Jack marmonna dans sa barbe. Il avait plutôt de bons rapports avec son chef mais il n'aimait pas qu'on le bouscule pendant sa pause.
Il finit avec hâte sa cigarette et marcha de l'autre côté du restaurant. Etant employé, il ne devait pas se montrer en tenue citadine à l'intérieur.
Il prit l’avenue plus loin, qui formait un angle droit à la terrasse, tourna à gauche et entra par une petite arcade. Celle-ci surplombait une porte en bois peint, qui servait de lieu de passage pour les employés. Passé le seuil, les fortes odeurs de bouffe pénétraient avec choc dans le nez.
C'était le début du rush et la cuisine fourmillait. Dans un élan rapide, presque automatisé.
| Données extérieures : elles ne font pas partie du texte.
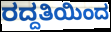
ರದ್ದತಿಯಿಂದ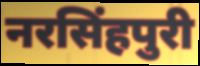
नरसिंहपुरी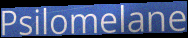
Psilomelane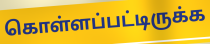
கொள்ளப்பட்டிருக்க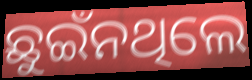
ଛୁଇଁନଥିଲେ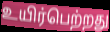
உயிர்பெற்றது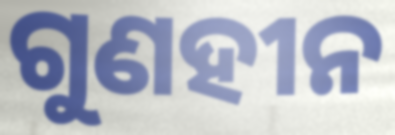
ଗୁଣହୀନ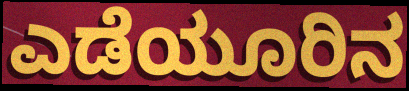
ಎಡೆಯೂರಿನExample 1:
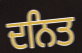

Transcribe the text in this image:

ਦਨਿਤ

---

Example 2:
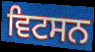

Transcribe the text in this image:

ਵਿਟਸਨ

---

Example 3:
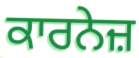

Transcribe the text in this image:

ਕਾਰਨੇਜ਼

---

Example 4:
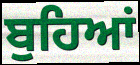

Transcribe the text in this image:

ਬੁਹਿਆਂ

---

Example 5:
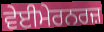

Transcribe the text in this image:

ਵੇਈਮੇਰਨਰਜ਼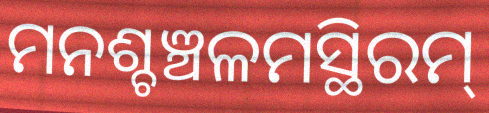
ମନଶ୍ଚଞ୍ଚଳମସ୍ଥିରମ୍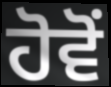
ਹੋਵੋਂ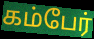
கம்பேர்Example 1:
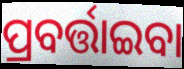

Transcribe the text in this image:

ପ୍ରବର୍ତ୍ତାଇବା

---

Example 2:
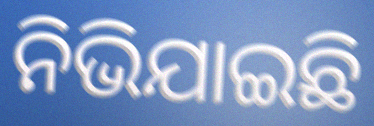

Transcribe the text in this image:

ନିଭିଯାଇଛି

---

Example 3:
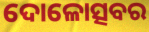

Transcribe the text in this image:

ଦୋଳୋତ୍ସବର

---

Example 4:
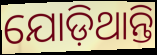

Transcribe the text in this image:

ଯୋଡ଼ିଥାନ୍ତି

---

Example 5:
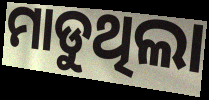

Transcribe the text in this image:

ମାଡୁଥିଲାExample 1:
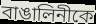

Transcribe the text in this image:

বাঙালিনীকে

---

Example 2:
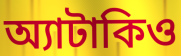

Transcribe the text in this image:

অ্যাটাকিও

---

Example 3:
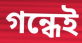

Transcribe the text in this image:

গন্ধেই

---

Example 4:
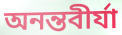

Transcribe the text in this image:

অনন্তবীর্যা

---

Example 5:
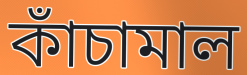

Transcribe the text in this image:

কাঁচামাল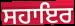
ਸਹਾਇਰ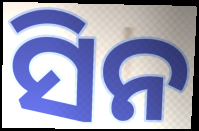
ସିନ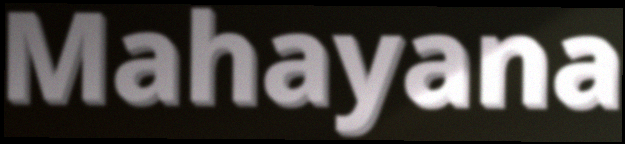
Mahayana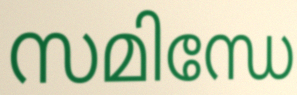
സമിന്ധേ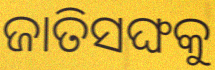
ଜାତିସଙ୍ଘକୁ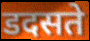
डदसते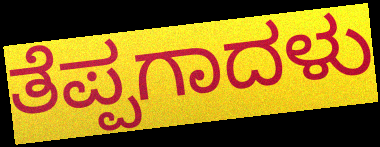
ತೆಪ್ಪಗಾದಳು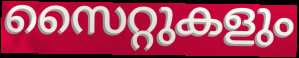
സൈറ്റുകളുംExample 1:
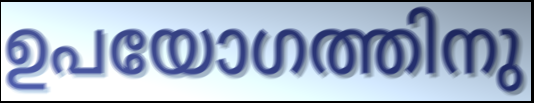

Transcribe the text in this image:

ഉപയോഗത്തിനു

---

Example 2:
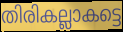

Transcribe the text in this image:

തിരികല്ലാകട്ടെ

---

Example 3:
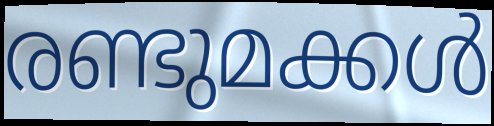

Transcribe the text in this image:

രണ്ടുമക്കൾ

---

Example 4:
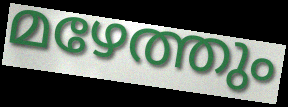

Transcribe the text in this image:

മഴേത്തും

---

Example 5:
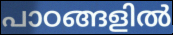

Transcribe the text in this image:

പാഠങ്ങളിൽ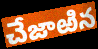
చేజాఱిన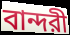
বান্দরীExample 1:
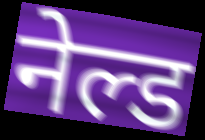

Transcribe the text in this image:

नेल्ड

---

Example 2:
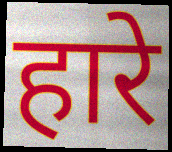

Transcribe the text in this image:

हारे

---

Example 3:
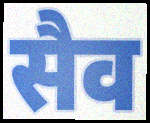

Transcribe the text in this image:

सैव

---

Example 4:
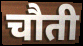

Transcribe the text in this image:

चौती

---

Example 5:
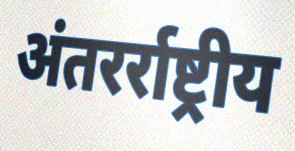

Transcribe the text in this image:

अंतरर्राष्ट्रीय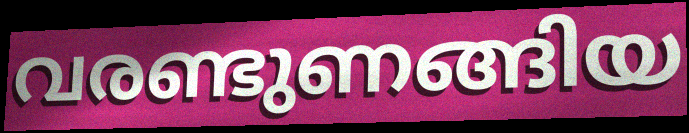
വരണ്ടുണങ്ങിയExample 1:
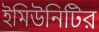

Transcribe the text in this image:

ইমিউনিটির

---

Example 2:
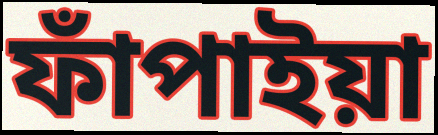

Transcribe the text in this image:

ফাঁপাইয়া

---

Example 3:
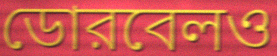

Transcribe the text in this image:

ডোরবেলও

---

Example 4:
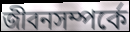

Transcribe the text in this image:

জীবনসম্পর্কে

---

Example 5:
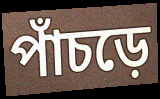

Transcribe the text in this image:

পাঁচড়েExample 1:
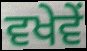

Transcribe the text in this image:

ਵਖੇਵੇਂ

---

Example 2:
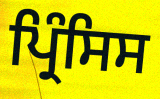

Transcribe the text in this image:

ਪ੍ਰਿੰਸਿਸ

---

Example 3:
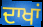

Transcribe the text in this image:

ਦਾਖਾਂ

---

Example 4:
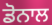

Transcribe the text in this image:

ਡੋਨਾਲ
Les serveurs et cuistos étaient comme transcendés. Ils connaissaient les mouvements des uns et des autres par cœur. La chorégraphie était apprivoisée, domptée. Les déplacements étaient coordonnés.
Jack rentra dans la cuisine, la traversa en essayant de ne pas interférer l'élan de ses coéquipiers. Il finit, non sans mal, par trouver la petite salle de repos puis se changea. Un dernier lavage de mains et il était parti pour six - sept heures de service non-stop.
Un travail fatiguant, il fallait sans cesse jongler entre subir les invectives des clients d'une part et faire preuve de diplomatie de l'autre. Ne pas heurter la clientèle mais ne pas se laisser marcher sur les pieds. Un gros boulot de psychologie. Jack rêvait souvent d'envoyer chier un client. Balancer un flot d'insultes. Ecraser une bouteille sur une tête. Il aimait s'imaginer nombre de scénarios plus machiavéliques les uns que les autres.
Le seul avantage de ce dur labeur était la bière et les repas offerts par la maison. Ou les quelques filles qui donnaient discrètement leur numéro. Qui aboutissaient souvent à des relations futiles et sans lendemain.
Le restaurant était aussi une brasserie. On pouvait y manger à son appétit et boire plus que de raison. Pour les amoureux des sorties après le travail, il y avait ce qu'on appelait, plus communément, dans un certain anglicisme reconnu, les fameux « afterwork ». Ces sorties de fin de journée s'était forgé une réputation notamment grâce à l’« happy hour » qui en provenait directement.
Le concept était simple, de dix-sept heures à vingt heures, les pintes de bières étaient à bas coût, c'était donc l'occasion rêvée pour décompresser, sans se ruiner, d'une longue journée éreintante.
Bières de toutes origines, planches de fromages, charcuteries, tapas, accompagnaient les fins de journées arrosées des jeunes travailleurs et cadres dynamiques. En passant par les étudiants et les bohémiens. C'était à moindre coût et rencontrait un certain succès auprès des habitants du quartier.
La brasserie proposait aussi toutes sortes de plats locaux à base de viande, un plat du jour, un plat du soir. Pour plaire à tout le monde et dans l'air du temps, il proposait aussi toute une gamme de produits bio, végan, sans gluten. Des bières au vin, en passant par les tartines et les salades. C'était un endroit convivial, bien vivant et à prix abordable. Une bonne adresse à connaître.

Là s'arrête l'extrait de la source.